Texte>
Législation
Le logement en crise objet d’une nouvelle loi
ARTICLE EN ACCÈS LIBRE JUSQU'AU 15 OCTOBRE
«Aujourd’hui en France (comme dans d’autres pays européens), et plus spécifiquement dans certains territoires, trouver un logement correspondant à ses besoins, près de son lieu de travail, dans un cadre agréable, et surtout à un loyer ou un prix abordable, peut être difficile. Si elles sont accrues par la hausse des taux intervenue depuis deux ans, ces difficultés ne sont pas nouvelles: malgré la bonne volonté des maires, qui sont les principaux moteurs de la production de logements, la crise du logement est pour beaucoup de Français une réalité depuis longtemps. Face à cette situation, la réponse du gouvernement se résume à un mot: l’offre, l’offre, l’offre...», déclarait Guillaume Kasbarian, le ministre délégué chargé du logement, lors de la présentation d’une future loi pour favoriser «le choc de l’offre de logement abordable». Exposé en conseil des ministres, le 3 mai dernier, ce texte doit être examiné en urgence au Sénat à compter du 17 juin, puis par l’Assemblée nationale en septembre.

Données extraites>
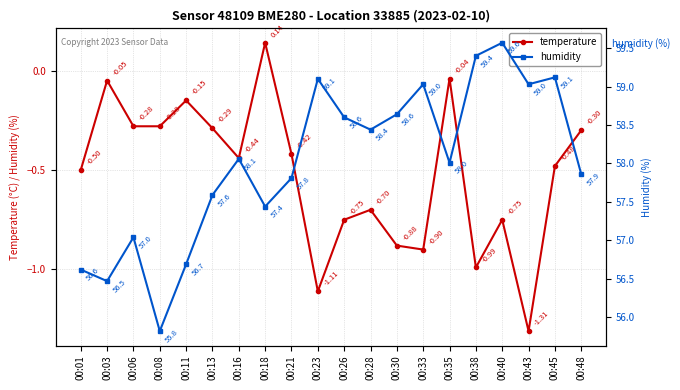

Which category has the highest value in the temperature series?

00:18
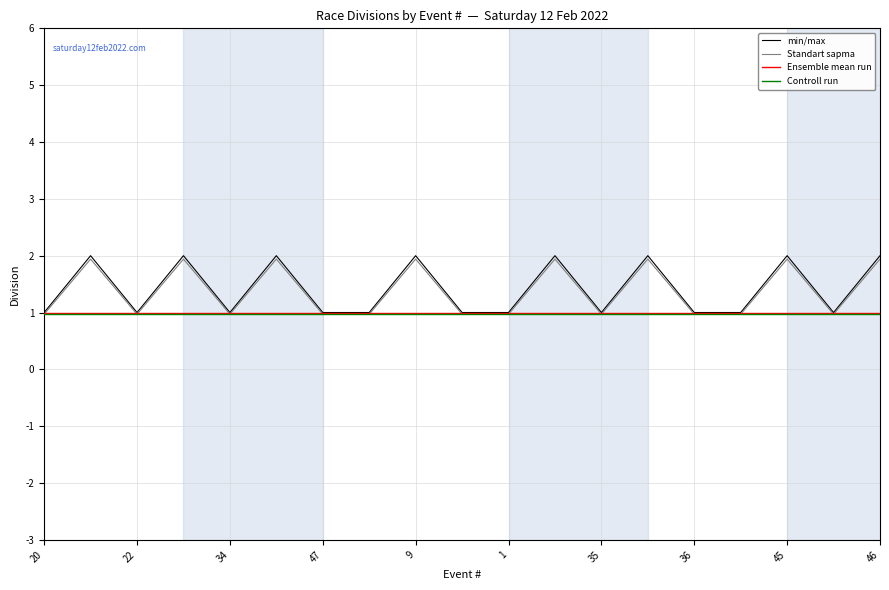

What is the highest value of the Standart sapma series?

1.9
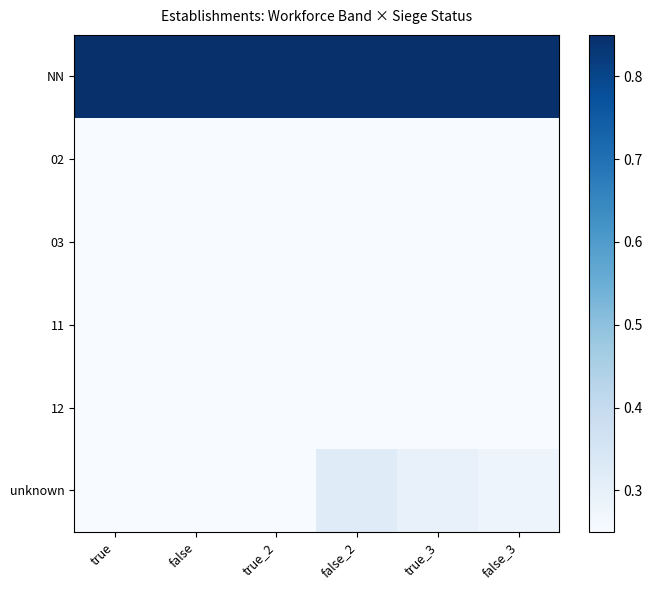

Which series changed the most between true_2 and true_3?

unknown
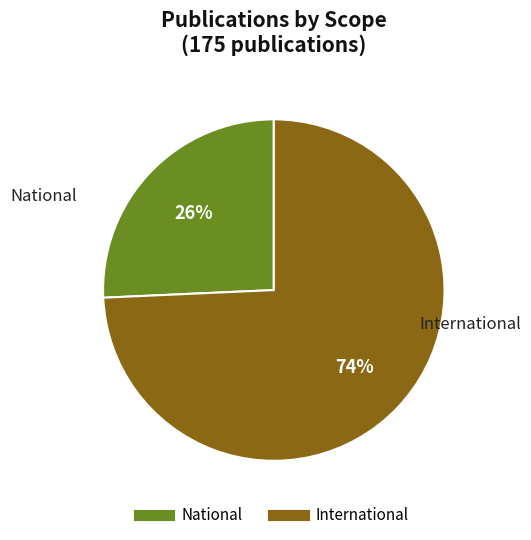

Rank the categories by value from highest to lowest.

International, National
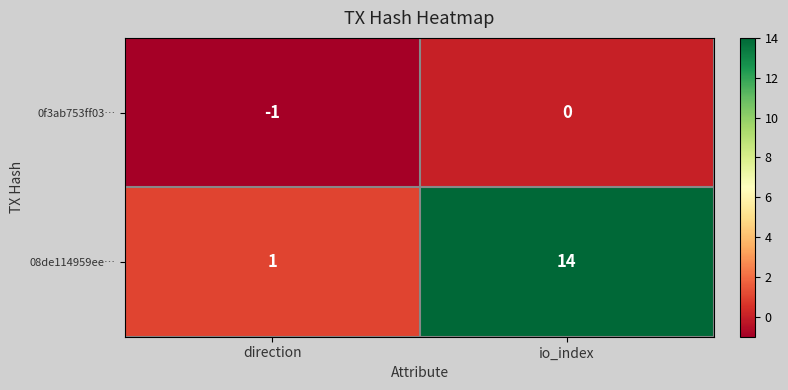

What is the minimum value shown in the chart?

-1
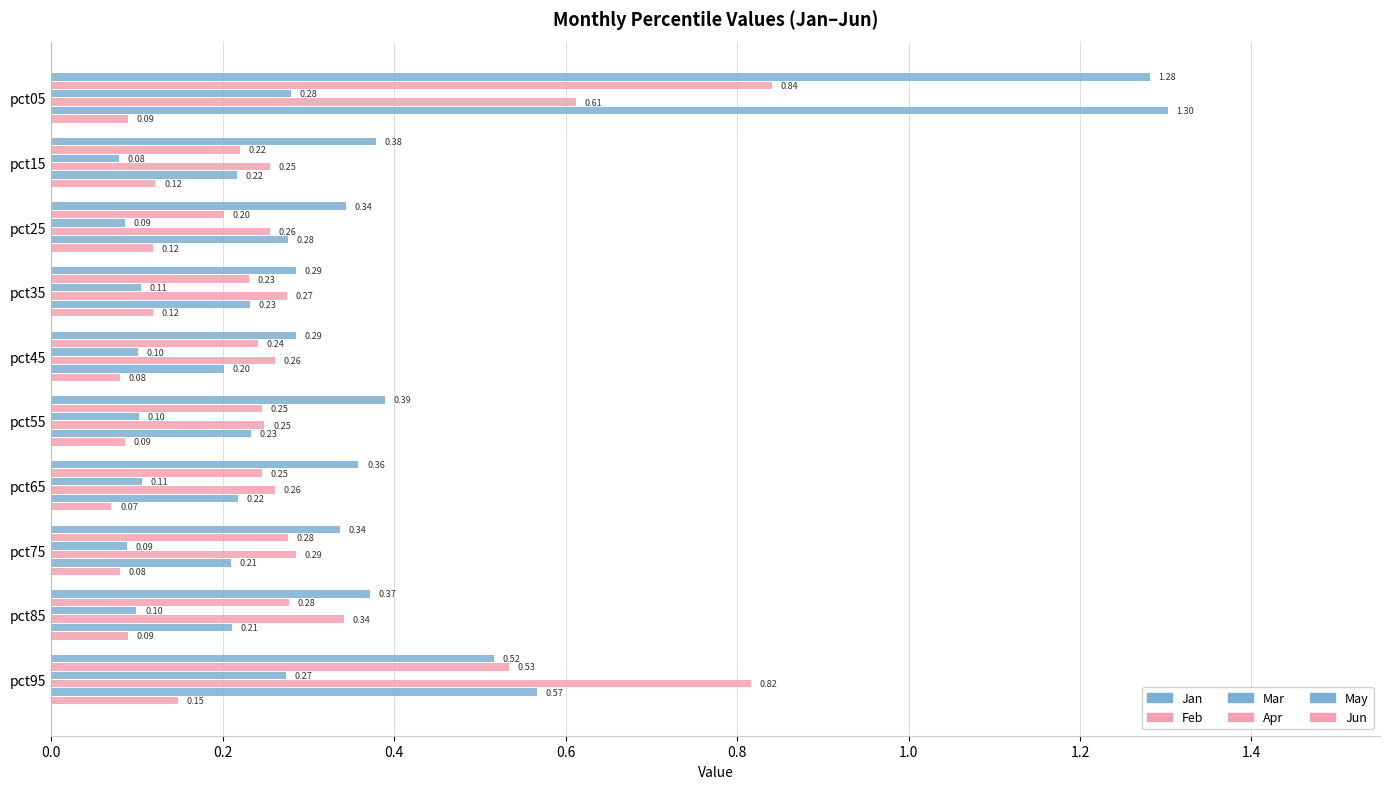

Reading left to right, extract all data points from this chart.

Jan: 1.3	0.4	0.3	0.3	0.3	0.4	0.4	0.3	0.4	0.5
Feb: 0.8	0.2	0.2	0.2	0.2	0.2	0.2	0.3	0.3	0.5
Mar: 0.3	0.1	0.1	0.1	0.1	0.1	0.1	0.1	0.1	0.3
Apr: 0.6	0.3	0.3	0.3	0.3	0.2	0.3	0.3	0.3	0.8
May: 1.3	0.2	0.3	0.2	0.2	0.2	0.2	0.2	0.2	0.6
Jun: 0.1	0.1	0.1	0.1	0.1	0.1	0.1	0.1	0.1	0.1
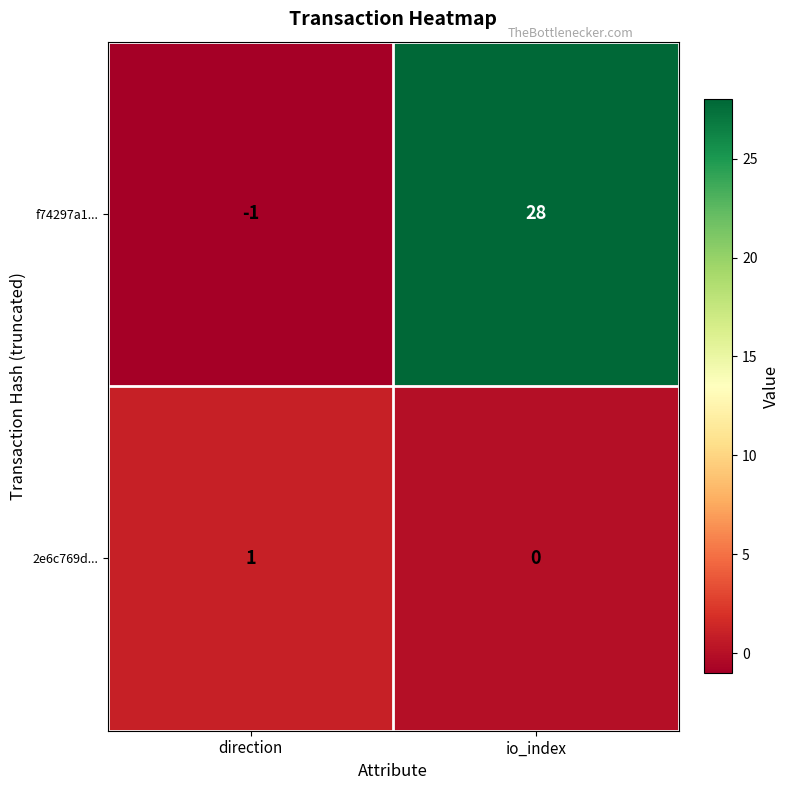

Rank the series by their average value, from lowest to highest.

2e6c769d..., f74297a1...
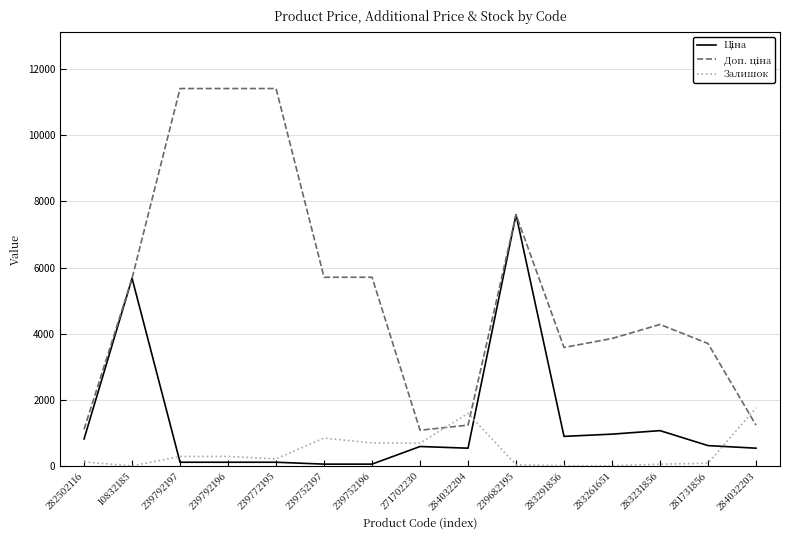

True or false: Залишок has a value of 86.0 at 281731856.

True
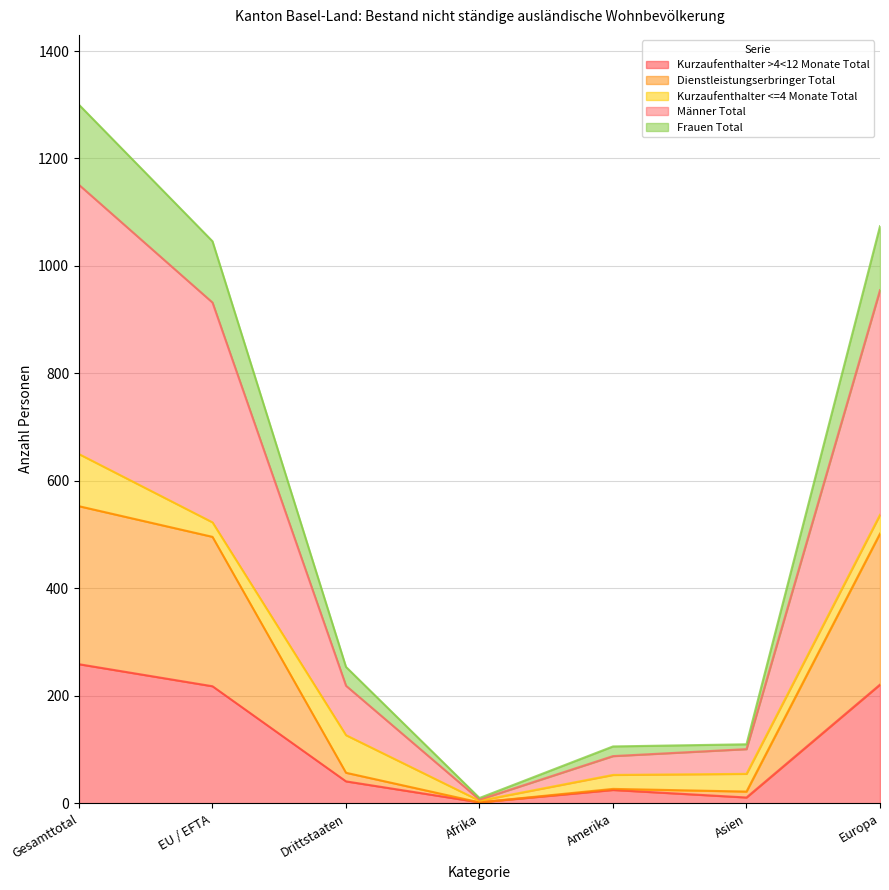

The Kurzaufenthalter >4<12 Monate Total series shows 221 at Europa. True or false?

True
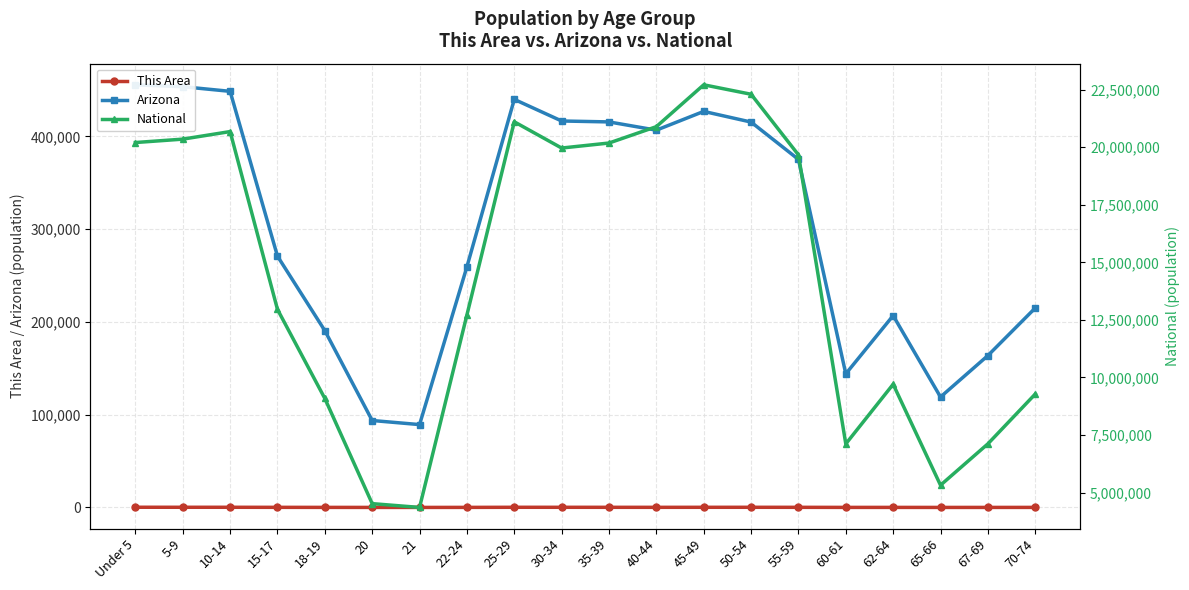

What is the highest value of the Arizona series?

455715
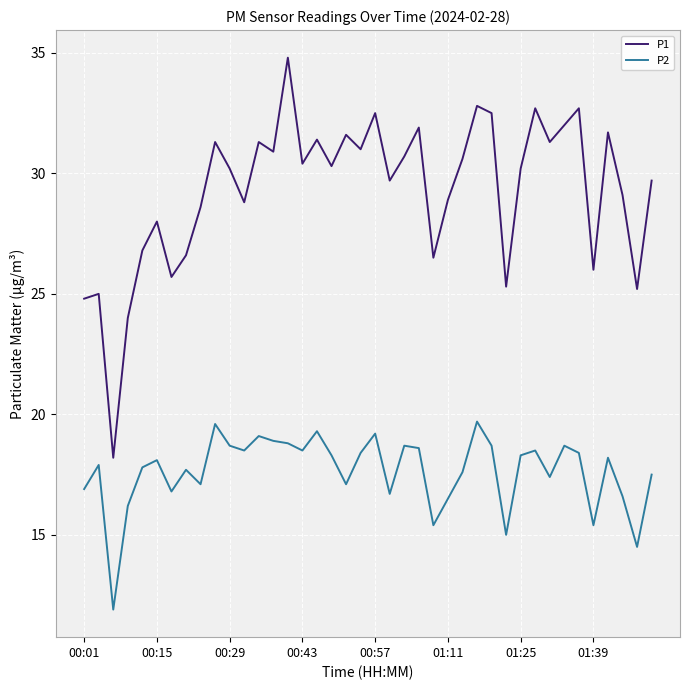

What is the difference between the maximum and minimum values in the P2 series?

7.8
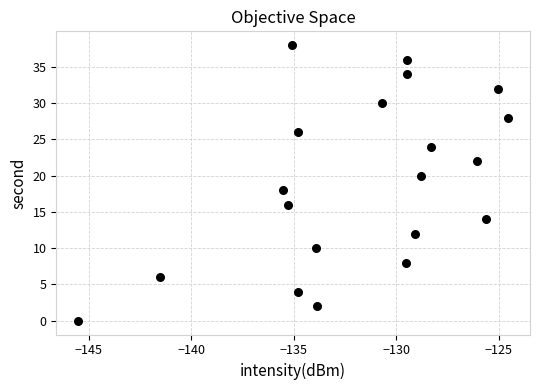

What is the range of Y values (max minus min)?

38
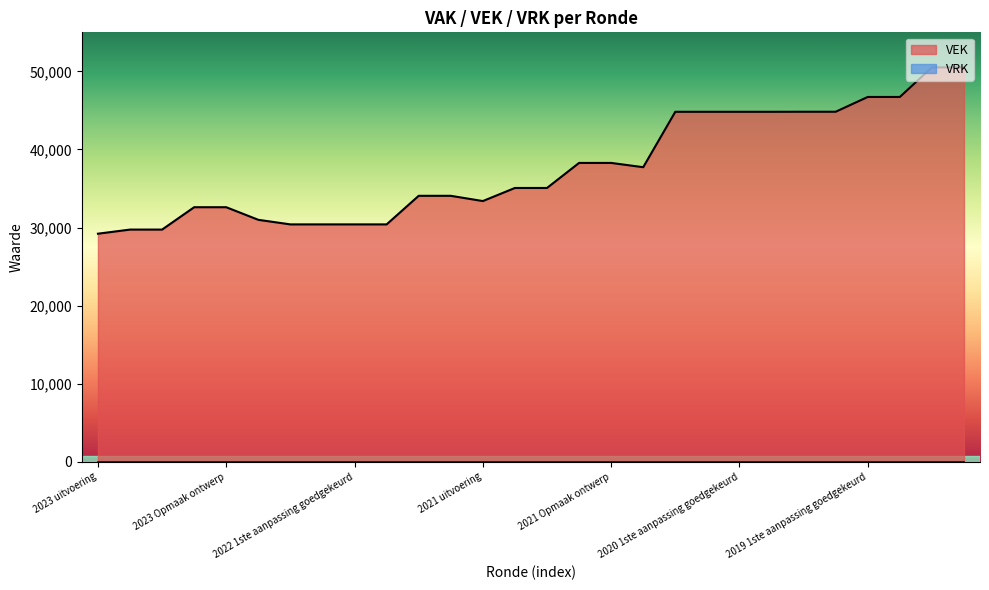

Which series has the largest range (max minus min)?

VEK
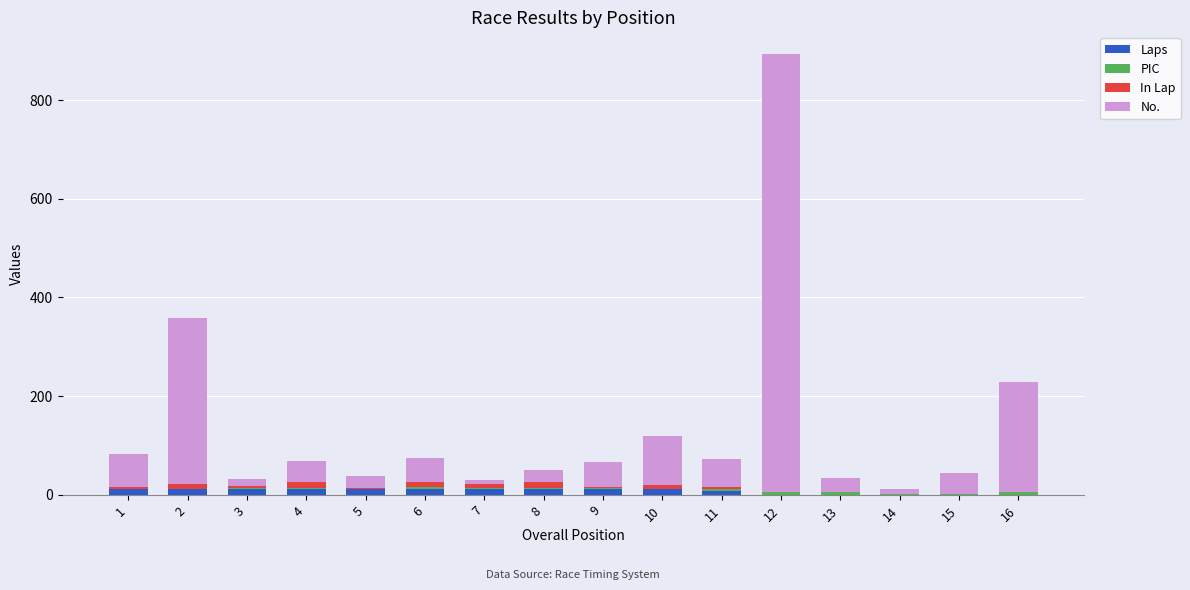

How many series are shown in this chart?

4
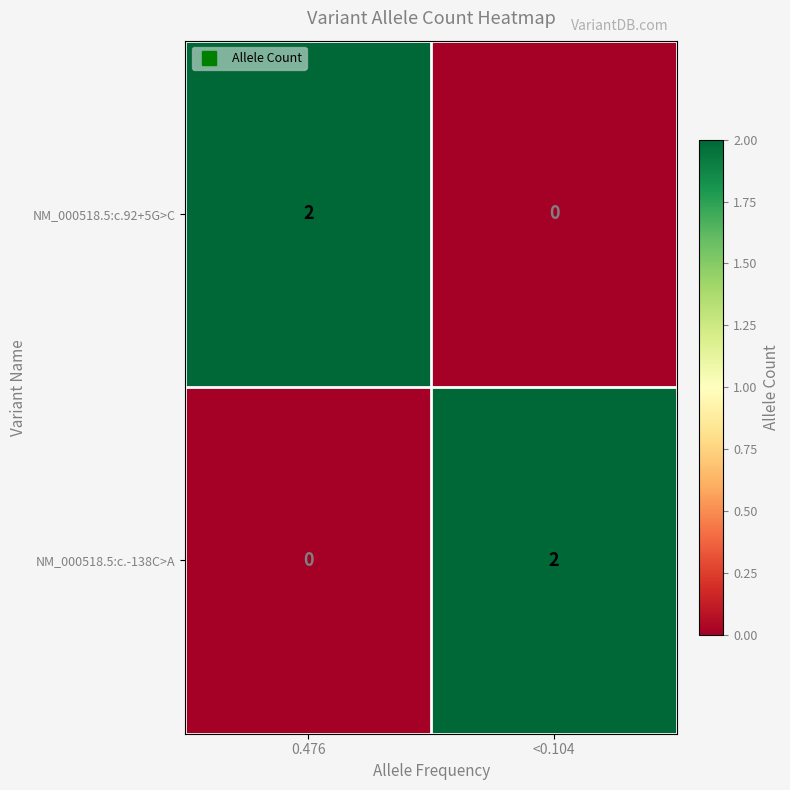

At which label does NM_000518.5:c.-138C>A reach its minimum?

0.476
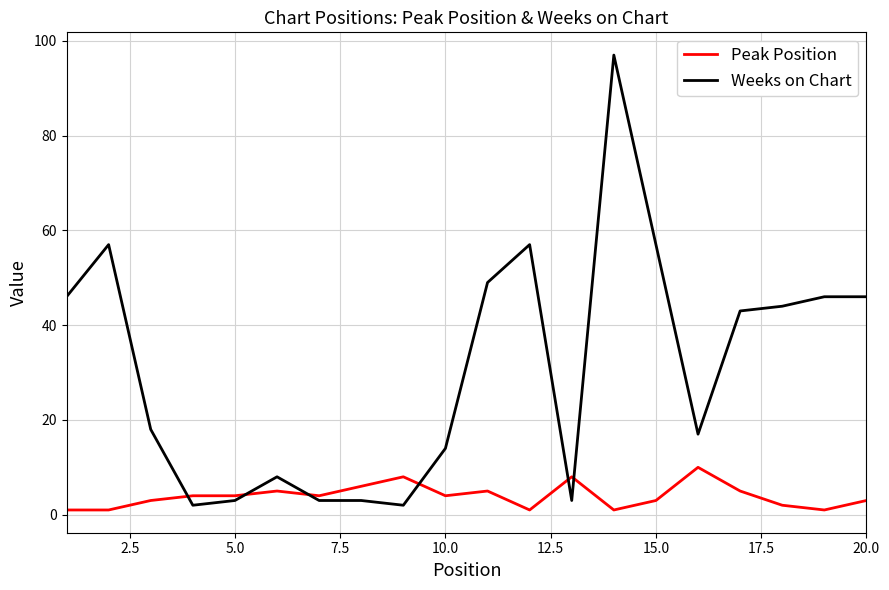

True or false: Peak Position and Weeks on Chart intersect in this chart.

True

Consigne> Résumez en deux phrases l'article sur la crise du logement.

Corrigé> Selon Guillaume Kasbarian, ministre délégué chargé du logement, trouver en France un logement abordable peut être difficile, un problème ancien aggravé par la hausse des taux depuis deux ans, auquel le gouvernement répond par l'offre. Il a présenté une future loi pour favoriser le choc de l'offre de logement abordable, exposée en conseil des ministres le 3 mai et qui doit être examinée en urgence au Sénat à partir du 17 juin, puis par l'Assemblée nationale en septembre.